Есть проводник со мной. Я научился
И направлять и размерять себя.
Ко мне вернулись время и пространство.
Я шел к тебе. Шел бесконечно к свету.
Жизнь получила плоть, надежда — одеянье.
В снах заструились образы, и ночь
Доверчиво глядит в глаза рассвета,
Лучами рук твоих раздвинут мой туман.
Уста твои влажны от утренней росы.
Взамен усталости пришел слепящий отдых.
Как в ранней юности, я восхищен любовью.
Возделаны поля. Освещены заводы.
Посеяно зерно в земной открытой зыби.
У хлеба и вина есть сотни очевидцев.
Ничто не просто и не странно.
В глазах ночных небес волнуются моря.
Свои деревья защищает лес.
И стены всех домов соприкоснулись.
И все пути скрещаются всегда.
И люди сделаны, чтоб понимать друг друга,
Чтобы любить и узнавать.
Их дети станут некогда отцами.
У их детей нет ни кола и ни двора.
Но дети заново изобретут людей,
Природу и свою отчизну,
Единую для всех людей,
Единую для всех времен.
ЖАКУ ДЮКЛО
Большие господа, укрывшись в пасти зверя,
   Весну отпраздновали вновь.
Война и нищета средь бела дня гуляют,
   Яд отравляет нашу кровь.
Бал Двухнедельных Роз в Ночном Очарованье,
   Гримасы масок и тоска.
А на земле весна цветущая ярка
   И зреют наши упованья.
А для господ весна — свой брат, самоубийца,
   Верней, убийца всех других.
Настало время для насильников лихих,
   Изнеможенье, догниванье…
Чтоб оторвать людей от их самосознанья,
   Настало время для темниц,
Для избиенья всех ни в чем не виноватых,
   Для их бессудного изгнанья.
Большие господа так устремились к войнам,
   Так обезумели от страха,
Что каждый человек становится достойным
   Быть горстью пепла, горстью праха.
А горе между тем в отважном ликованье
   Рождает юных сыновей.
Ничто их не страшит, ни господа, ни гибель.
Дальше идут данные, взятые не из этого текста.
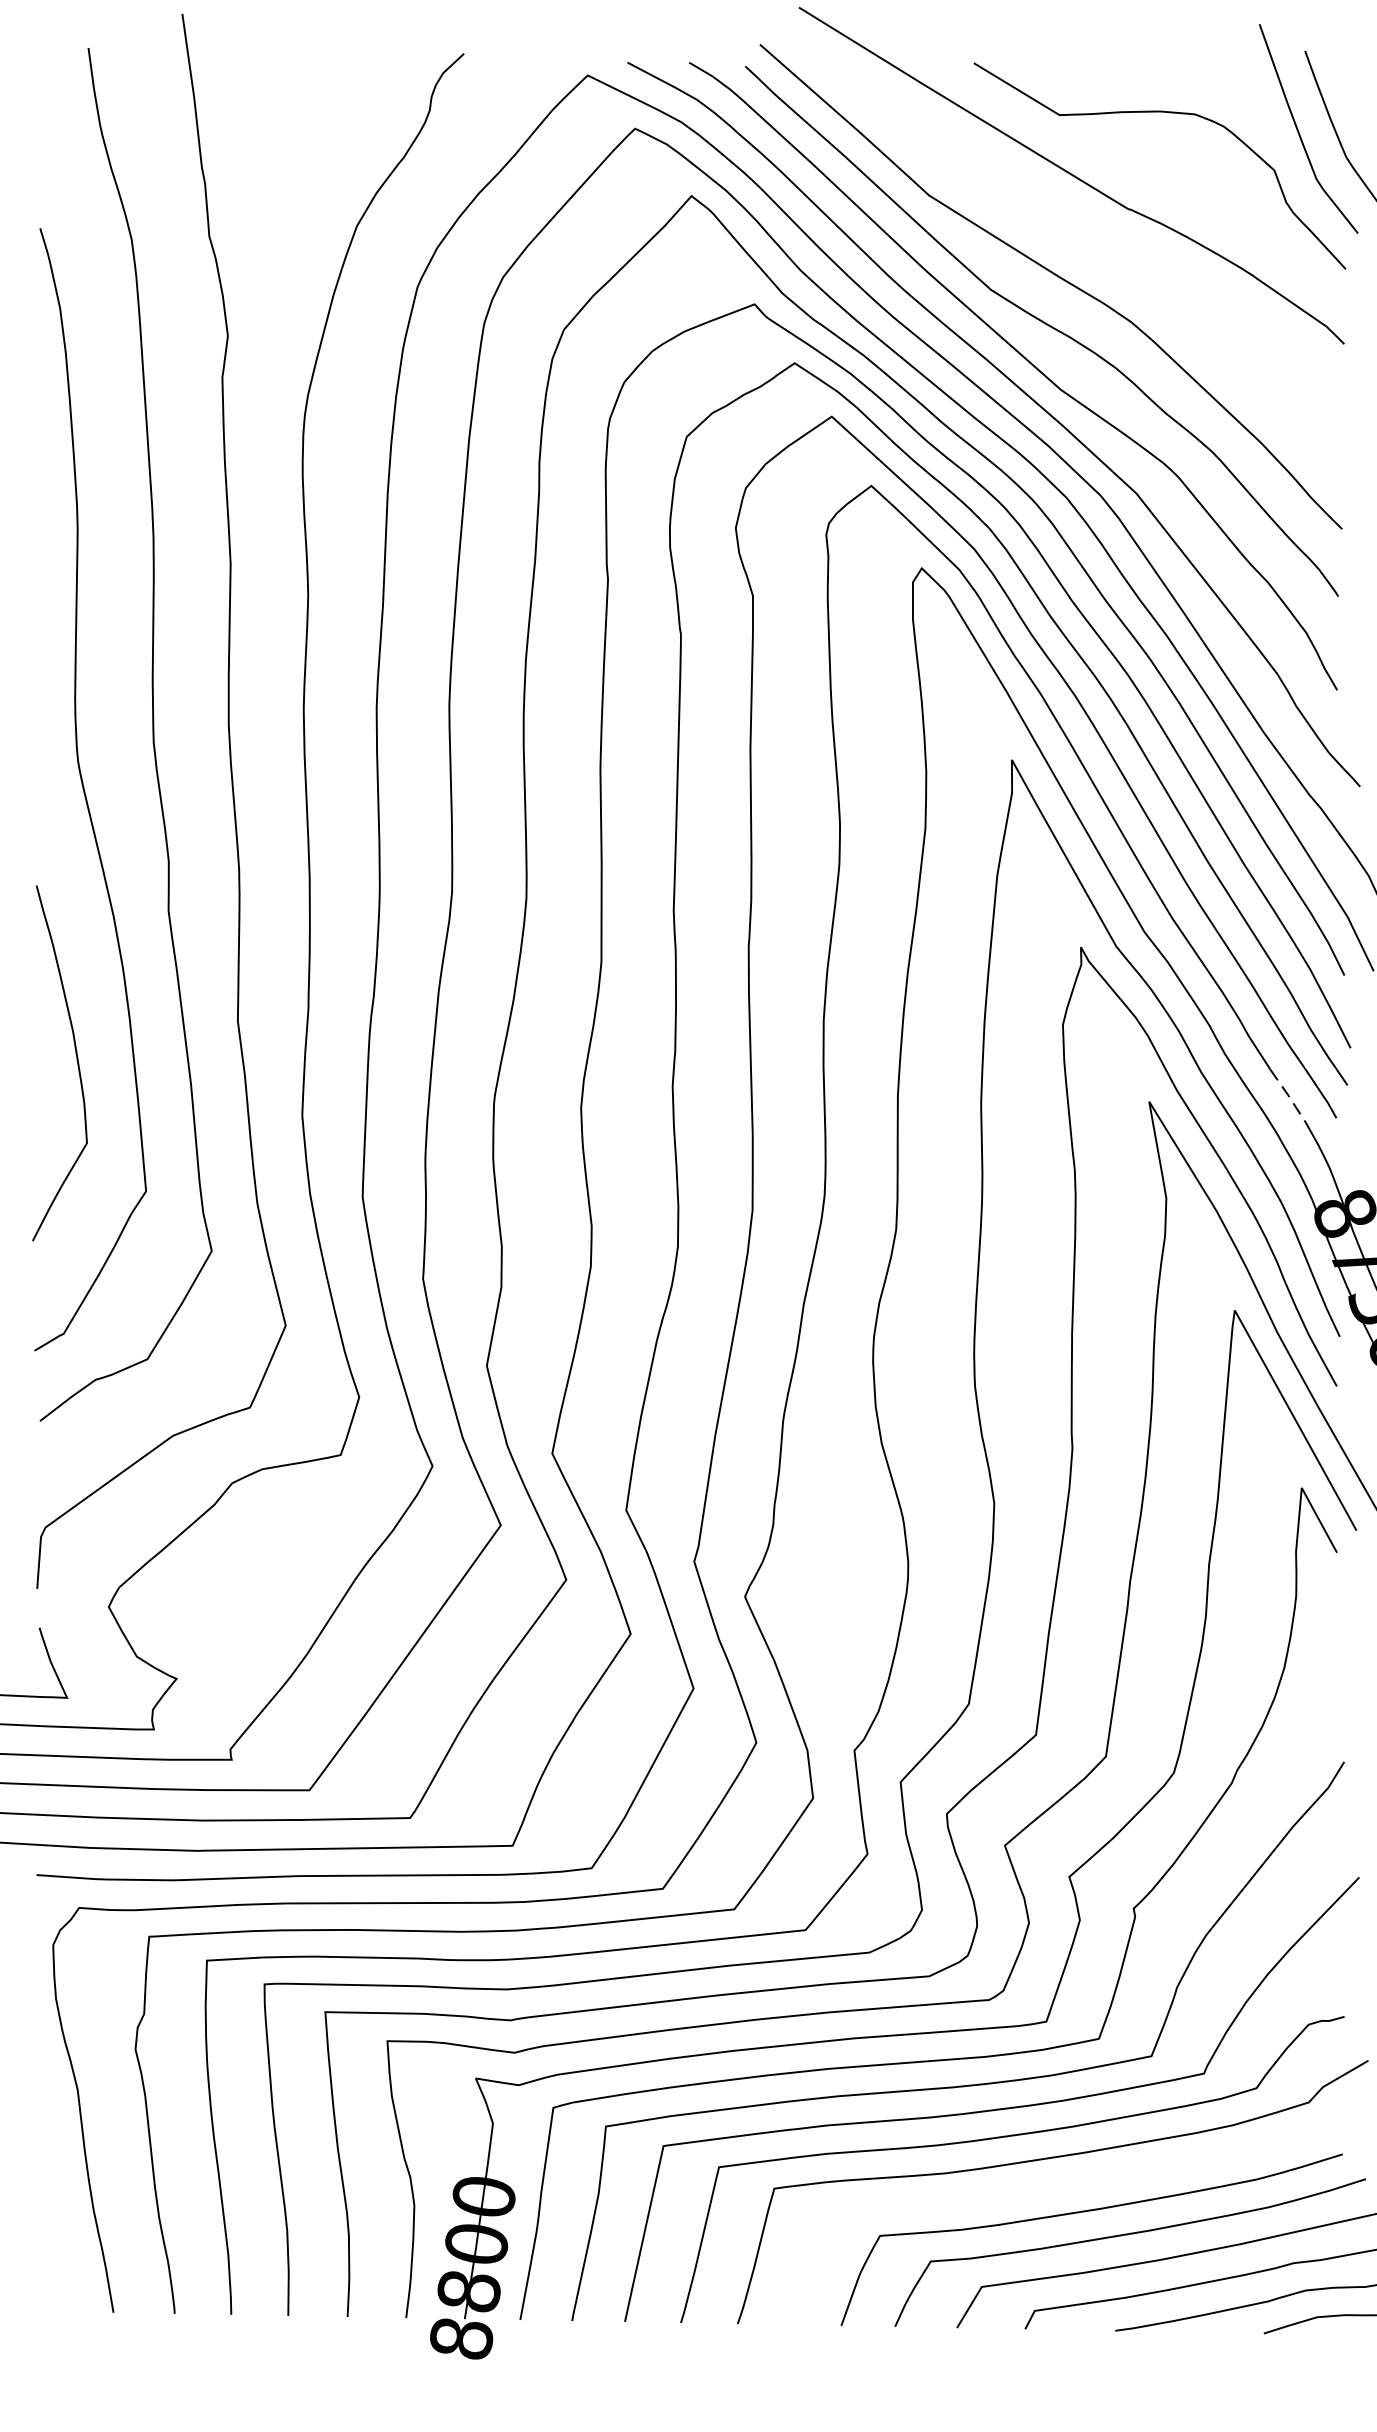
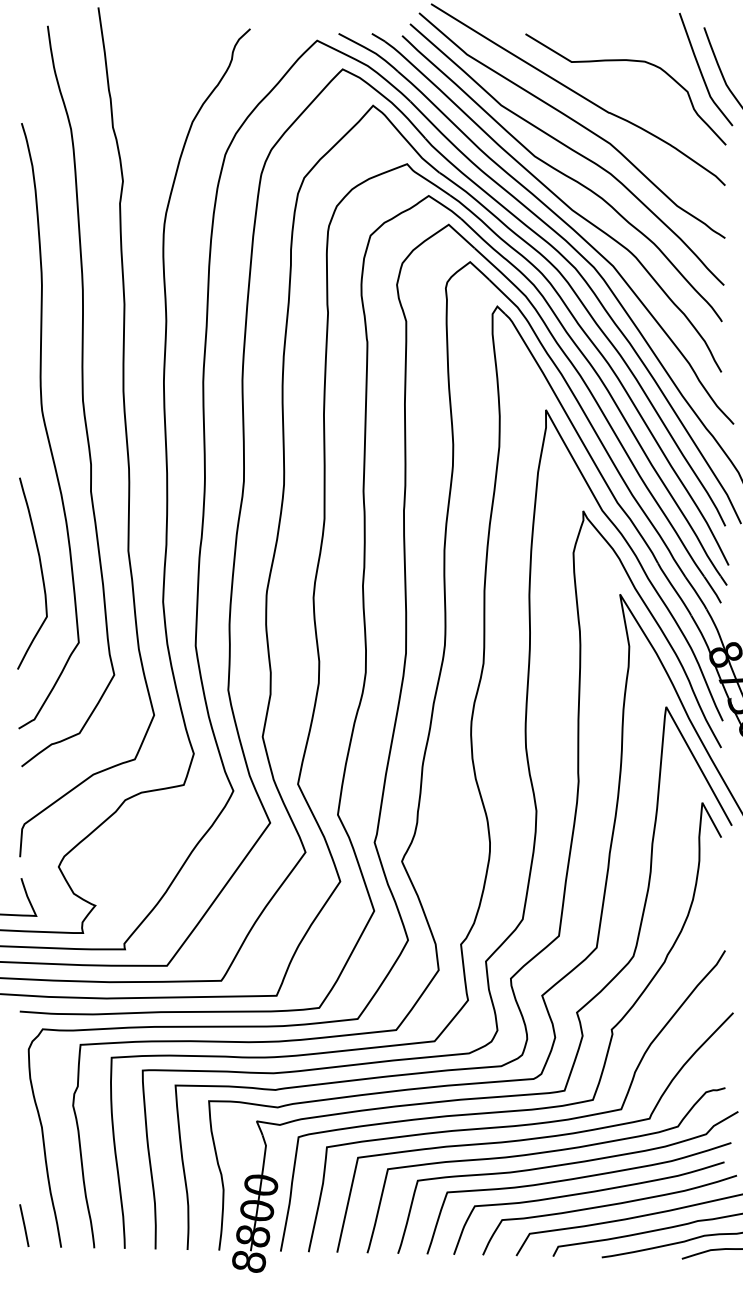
curve: (1062, 225) -> (573, 121), added
line: (1290, 1098) -> (696, 592), dashed -> solid
curve: (1070, 2186) -> (577, 1179), added
line: (45, 2271) -> (24, 1225), added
   Они верны стране своей.
Им ясно, что Вьетнам, Корея и Тунис,
   Подобно им, встают на битву.
Для них живой пример товарищ Белояннис.
   Они для счастья родились.
Как согласиться жить без веры, без надежд,
   Не видя и не понимая,
Чтоб мертвечина, ложь и грязь глухонемая
   Тащили их куда-то вниз!..
Сквозь пестрый занавес, в движенье бесконечном
   Видна дорога им прямая.
Сомненья нет у них, сомненья нет у нас
   В победе завтрашнего утра.
Весна сражается! Полмира ярким светом
   Мир подарило остальной.
Мы дышим вечностью на пажити земной,
   Мы лета ждем вслед за весной,
Уже обласканы глубоким жарким летом.
11 июня 1952

ВСЕ СКАЗАТЬ
Все — это все сказать. И мне не хватит слов,
Не хватит времени и дерзости не хватит.
Я брежу, наугад перебирая память.
Я нищ и неучен, чтоб ясно говорить.
Все рассказать — скалу, дорогу, мостовую,
Прохожих, улицу, поля и пастухов,
Зеленый пух весны и ржавчину зимы,
И холод и жару, их совокупный труд.
Я покажу толпу и в каждом первом встречном
Его отчаянье, его одушевленье,
И в каждом возрасте мужского поколенья
Его надежду, кровь, историю и горе.
Я покажу толпу в раздоре исполинском,
Всю разгороженную, как могилы кладбищ,
Но ставшую сильней своей нечистой тени,
Разбившую тюрьму, свалившую господ,
Семью рабочих рук, семью листвы зеленой,
Безликого скота, бредущего к скоту,
И реку и росу в их плодотворной силе,
И правду начеку, и счастие в цвету.
Смогу ли я судить о счастии ребенка
По кукле, мячику и солнышку над ним?
Посмею ли сказать о счастии мужчины,
Узнав его жену и крохотных детей?
Смогу ли объяснить любовь, ее причины,
Трагедию свинца, комедию соломы,
Сквозь машинальный ход ее вседневных дел,
Сквозь вечный жар ее неугасимых ласк?
Смогу ли я связать в единство эту жатву
И жирный чернозем — добро и красоту,
И приравнять нужду к желаниям моим,
Сцепленье шестерен — к тому, чем я томим.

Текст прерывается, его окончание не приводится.